These reflections on economic affairs likely were related, on the one hand, to the poor situation of the realm (with a series of bad weather conditions in 1693-4, 1698-9, and 1709-10, accompanied by famines and a huge mortality -up to one-tenth of the population) and, on the other, to continuous warfare with the continental power (the Austrian Empire) or with the maritime power (The Netherlands). The situation in the 1750s was again marked by military conflict -the Seven Years' War (1756- 63) between France and England - but, as recent French historiography has demonstrated (Perrot, 1992; Théré, 1998), economic affairs were then a public concern.

First, several journals appeared, such as the Journal Œconomique (1751-72), the Journal du commerce (1759-62), the Journal de l'agriculture, du commerce et des finances (1765-74), and the Ephémérides du citoyen (1767-72; second series 1774-6). The first promoted agronomy and pushed for more rational husbandry; and the second, in which one may find influences from Cantillon's work, was devoted to the science of commerce; whereas the last two were partially or completely dominated by the physiocrats. Secondly, the Intendant du commerce, Jacques Vincent de Gournay (1712-59), gathered a group of young men, including François Véron de Forbonnais (1722-1800) and Anne-Robert-Jacques Turgot (1727-81), in order to promote the study of commerce. Finally, the number of economic publications exploded after the middle of the century (table 5.1), the authors coming from all of the enlightened strata of French society: out of 1587 authors during the period 1750-89, about 10 percent were landowners, farmers, or manufacturers, 10 percent were ecclesiastics, and 6.5 percent were military officers, but the vast majority came from intellectual strata, with educators and men of letters (14.5 percent), lawyers, judicial officers, or financial magistrates (21 percent), or doctors and surgeons (6.5 percent).

◆ Given instruction A: From the passage on eighteenth-century French economic affairs, transcribe the portion starting with "These reflections on" and going on through "a public concern.".
◆ Given instruction B:
Answer these from the passage on eighteenth-century French economic affairs:
(i) Which war between France and England marked the 1750s?
(ii) Who gathered a group of young men to promote the study of commerce?
(iii) How many authors of economic publications are counted for the period 1750-89?
◆ Given instruction C:
For each statement, say whether it agrees with the passage on eighteenth-century French economic affairs, and quote the words that decide it:
(i) The Journal du commerce was devoted to the science of commerce.
(ii) Lawyers, judicial officers, or financial magistrates made up 14.5 percent of the authors.
(iii) Bad weather conditions occurred in 1709-10.

◆ Stored rows:
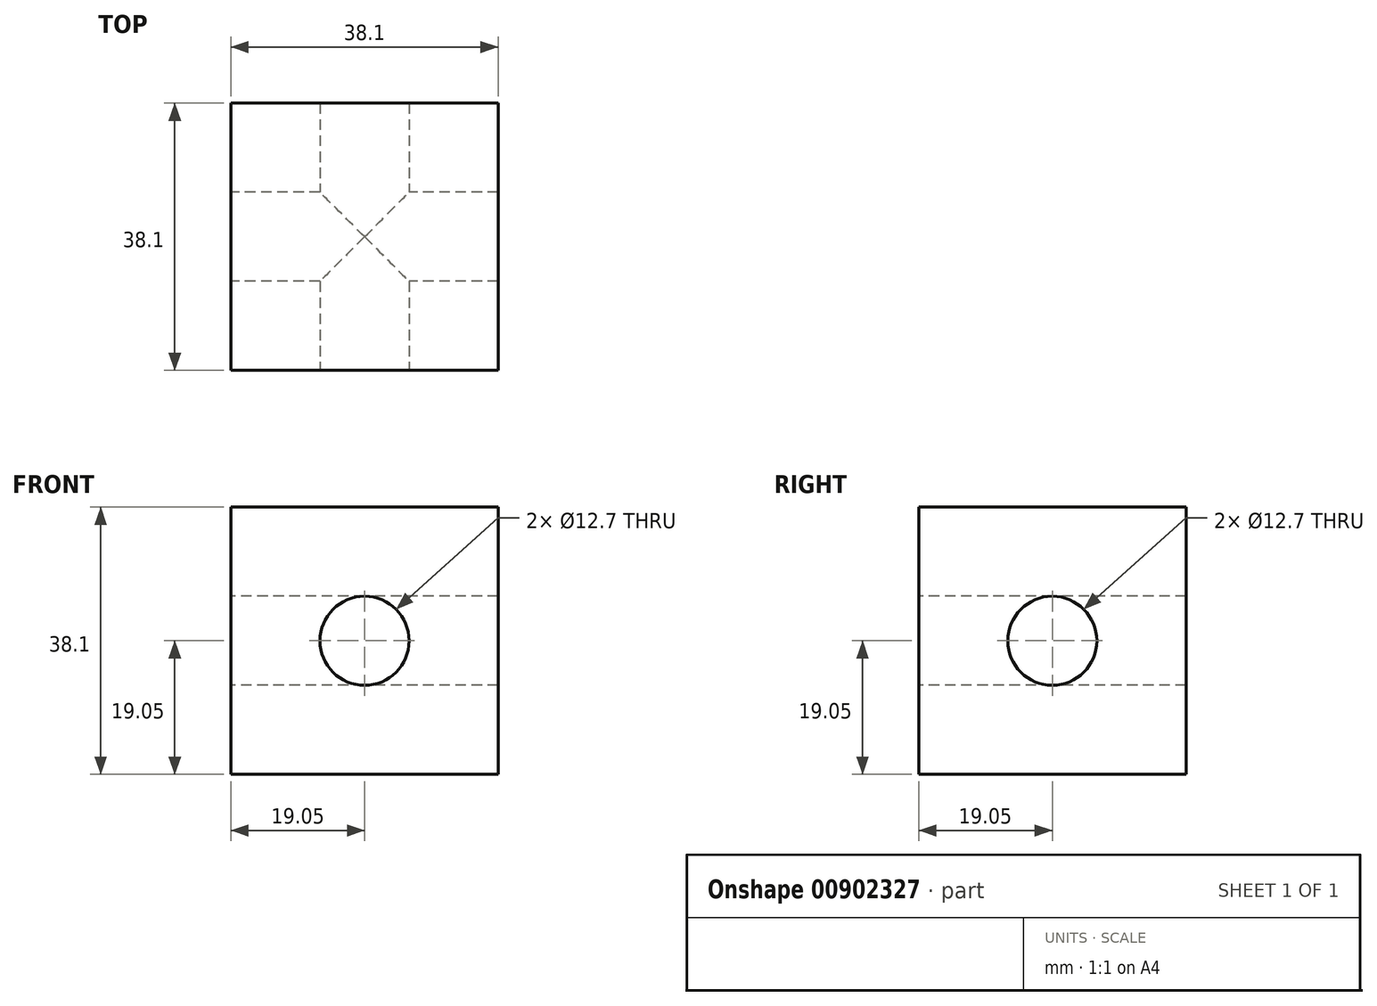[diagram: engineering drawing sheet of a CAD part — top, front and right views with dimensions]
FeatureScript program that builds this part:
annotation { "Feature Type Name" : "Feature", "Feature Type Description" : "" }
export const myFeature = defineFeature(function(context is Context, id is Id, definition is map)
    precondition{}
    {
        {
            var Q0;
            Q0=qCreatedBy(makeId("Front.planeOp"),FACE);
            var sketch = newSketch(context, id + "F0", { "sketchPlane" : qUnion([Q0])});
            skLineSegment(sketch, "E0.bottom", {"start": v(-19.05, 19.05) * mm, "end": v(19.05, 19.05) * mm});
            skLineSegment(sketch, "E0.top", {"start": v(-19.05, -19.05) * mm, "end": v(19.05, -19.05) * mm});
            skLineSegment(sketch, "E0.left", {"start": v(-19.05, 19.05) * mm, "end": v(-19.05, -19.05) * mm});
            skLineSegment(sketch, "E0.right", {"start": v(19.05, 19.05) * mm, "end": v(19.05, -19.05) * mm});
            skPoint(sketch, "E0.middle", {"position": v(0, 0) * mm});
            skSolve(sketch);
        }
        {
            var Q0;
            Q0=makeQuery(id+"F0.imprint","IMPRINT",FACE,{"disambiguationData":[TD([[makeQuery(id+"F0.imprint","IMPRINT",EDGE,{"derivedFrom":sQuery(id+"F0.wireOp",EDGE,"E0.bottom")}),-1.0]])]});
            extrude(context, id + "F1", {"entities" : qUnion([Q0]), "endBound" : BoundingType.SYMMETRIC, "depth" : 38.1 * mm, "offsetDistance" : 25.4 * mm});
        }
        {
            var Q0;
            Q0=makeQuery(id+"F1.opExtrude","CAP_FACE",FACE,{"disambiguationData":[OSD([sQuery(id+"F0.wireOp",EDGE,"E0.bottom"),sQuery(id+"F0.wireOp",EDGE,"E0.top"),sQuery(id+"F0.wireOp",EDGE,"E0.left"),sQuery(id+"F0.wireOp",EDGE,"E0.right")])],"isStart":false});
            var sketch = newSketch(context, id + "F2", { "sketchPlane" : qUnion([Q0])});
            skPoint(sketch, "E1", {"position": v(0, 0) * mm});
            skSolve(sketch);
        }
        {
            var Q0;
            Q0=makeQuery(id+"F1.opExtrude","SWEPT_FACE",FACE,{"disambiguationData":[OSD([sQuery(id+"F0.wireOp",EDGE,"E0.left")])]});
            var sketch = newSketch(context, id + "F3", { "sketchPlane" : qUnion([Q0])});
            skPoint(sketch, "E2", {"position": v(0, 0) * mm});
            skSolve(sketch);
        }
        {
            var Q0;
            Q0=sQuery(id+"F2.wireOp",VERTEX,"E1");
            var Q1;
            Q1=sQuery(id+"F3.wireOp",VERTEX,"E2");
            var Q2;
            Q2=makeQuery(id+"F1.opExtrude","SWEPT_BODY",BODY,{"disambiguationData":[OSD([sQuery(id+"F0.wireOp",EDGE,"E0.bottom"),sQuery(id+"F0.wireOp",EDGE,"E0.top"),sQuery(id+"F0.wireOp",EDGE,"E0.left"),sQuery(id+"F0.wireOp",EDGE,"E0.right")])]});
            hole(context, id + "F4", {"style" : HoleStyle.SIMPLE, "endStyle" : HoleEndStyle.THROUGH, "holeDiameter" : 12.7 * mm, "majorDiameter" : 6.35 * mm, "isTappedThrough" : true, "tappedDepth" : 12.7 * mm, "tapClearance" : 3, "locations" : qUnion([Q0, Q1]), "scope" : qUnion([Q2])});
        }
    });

◆ Solution A:
These reflections on economic affairs likely were related, on the one hand, to the poor situation of the realm (with a series of bad weather conditions in 1693-4, 1698-9, and 1709-10, accompanied by famines and a huge mortality -up to one-tenth of the population) and, on the other, to continuous warfare with the continental power (the Austrian Empire) or with the maritime power (The Netherlands). The situation in the 1750s was again marked by military conflict -the Seven Years' War (1756- 63) between France and England - but, as recent French historiography has demonstrated (Perrot, 1992; Théré, 1998), economic affairs were then a public concern.

◆ Solution B:
(i) The Seven Years' War (1756-63).
(ii) Jacques Vincent de Gournay, the Intendant du commerce.
(iii) 1587.

◆ Solution C:
(i) Yes: "the second, in which one may find influences from Cantillon's work, was devoted to the science of commerce"
(ii) No: "lawyers, judicial officers, or financial magistrates (21 percent)"
(iii) Yes: "a series of bad weather conditions in 1693-4, 1698-9, and 1709-10"